§ **Задание 1**
Выпишите все слова, которые в исходном фрагменте о Гегеле взяты в кавычки-ёлочки.
§ **Задание 2**
Воспроизведите дословно тот отрывок исходного фрагмента, что начинается словами, содержащими «Практическая сторона жизни», и завершается словами «к актуальной активности.».

§ **Исходный фрагмент**
Практическая сторона жизни человека не забыта Гегелем: эмпирические отношения способствуют трансформациям сознания, которое без этого было бы бессодержательным. Социально-историческая «материя» как родовая сущность индивида определяет формы его бытия. Индивидуальное же наполняет эти формы конкретным содержанием, «проигрывает» его в мире.
Гегель рисует и заключительный этап самостановления человека («образованного»), который заключается, во-первых, в постижении им уроков всемирной истории Духа, а, во-вторых, в творчестве этой истории, в переходе от потенциальной к актуальной активности.

§ **Сохранённые данные**

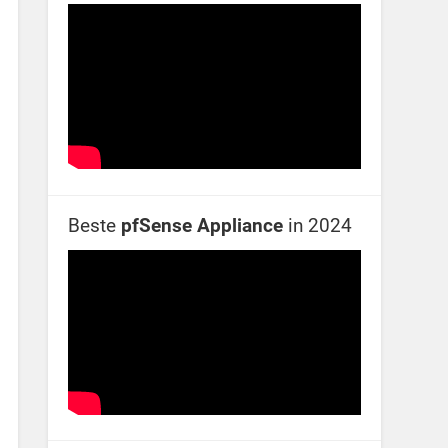
Beste
pfSense Appliance
in 2024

§ **Результат 1**
«материя», «проигрывает», «образованного»

§ **Результат 2**
Практическая сторона жизни человека не забыта Гегелем: эмпирические отношения способствуют трансформациям сознания, которое без этого было бы бессодержательным. Социально-историческая «материя» как родовая сущность индивида определяет формы его бытия. Индивидуальное же наполняет эти формы конкретным содержанием, «проигрывает» его в мире.
Гегель рисует и заключительный этап самостановления человека («образованного»), который заключается, во-первых, в постижении им уроков всемирной истории Духа, а, во-вторых, в творчестве этой истории, в переходе от потенциальной к актуальной активности.